▶ Extract to read:
A congressman renews the GOP's big lie, and reveals the party's true ideal: Male, rich, straight, white

Mike Coffman (Credit: AP/Ed Andrieski)

Twenty-four hour news cycles are messy and chaotic, almost never fully summarizing the zeitgeist of the moment. But today is one of those rare days where the news cycle perfectly embodies the tectonic shifts in American politics — and the friction that comes from such shifts.

In the last day, we’ve learned that America has reached a demographic tipping point. For the first time in history, there are more minority births than white births in the United States, meaning we’re closer than ever to becoming a majority minority nation.

At almost exactly the same time these numbers were being released, a top Republican lawmaker, U.S. Rep. Mike Coffman, R-Colo., was making national headlines with a leaked audio recording of him publicly declaring that the first African-American president is “not an American.” Here’s the audio and full quote from Coffman’s remarks at a Republican fundraiser:

“I don’t know whether Barack Obama was born in the United States of America. I don’t know that. But I do know this, that in his heart, he’s not an American. He’s just not an American.”

Coffman has since issued a non-apology apology, saying that while he misspoke in questioning Obama’s birth certificate, he stands by his “not an American” declaration because Obama doesn’t “share my belief in American Exceptionalism — his policies reflect a philosophy that America is but one nation among many equals.”

It’s a deft misdirect — caught on tape making a nakedly demagogic play to White America’s reflexive fears of the “other” (in this case, denigrating a minority president as literally the “other” — i.e., a non-American), Coffman is pretending he was merely voicing his disagreement with Obama’s foreign policy. But don’t be fooled: The nation’s shifting demographics, as epitomized by today’s census numbers, is exactly what this is all about.

▶ Required action: Summarize the article on Mike Coffman's remarks about Obama in two sentences.

▶ Provided data:
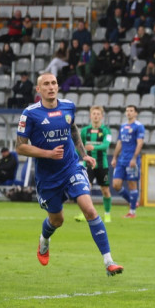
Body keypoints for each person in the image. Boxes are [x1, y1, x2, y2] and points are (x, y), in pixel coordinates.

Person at [15, 73, 123, 276]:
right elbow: (20, 147)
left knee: (89, 209)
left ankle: (109, 261)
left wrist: (84, 155)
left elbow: (73, 130)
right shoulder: (30, 114)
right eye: (46, 84)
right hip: (47, 177)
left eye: (54, 83)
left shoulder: (68, 106)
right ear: (38, 90)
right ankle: (44, 239)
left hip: (71, 167)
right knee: (57, 220)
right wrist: (48, 153)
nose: (51, 87)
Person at [74, 106, 115, 224]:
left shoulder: (106, 131)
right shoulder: (84, 130)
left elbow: (106, 145)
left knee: (105, 190)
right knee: (85, 189)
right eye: (94, 114)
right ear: (90, 116)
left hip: (102, 164)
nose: (96, 116)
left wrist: (94, 147)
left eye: (98, 114)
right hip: (88, 165)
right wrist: (78, 157)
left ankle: (107, 214)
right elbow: (78, 146)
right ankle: (84, 213)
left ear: (101, 116)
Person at [111, 105, 146, 218]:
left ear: (136, 113)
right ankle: (133, 202)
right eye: (127, 111)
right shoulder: (123, 126)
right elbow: (120, 142)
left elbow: (140, 143)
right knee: (116, 185)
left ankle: (132, 212)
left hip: (132, 160)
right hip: (122, 159)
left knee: (132, 184)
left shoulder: (139, 126)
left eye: (131, 111)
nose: (128, 113)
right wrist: (115, 157)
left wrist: (134, 158)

▶ Answer below: New figures show that, for the first time, minority births outnumber white births in the United States, and at almost the same moment a leaked recording surfaced of Rep. Mike Coffman, R-Colo., telling a Republican fundraiser that President Obama is "not an American." Coffman has since said he misspoke in questioning Obama's birth certificate but stands by the "not an American" remark, citing Obama's lack of belief in American Exceptionalism, which the author calls a misdirect from a play to White America's fears of the "other" driven by the nation's shifting demographics.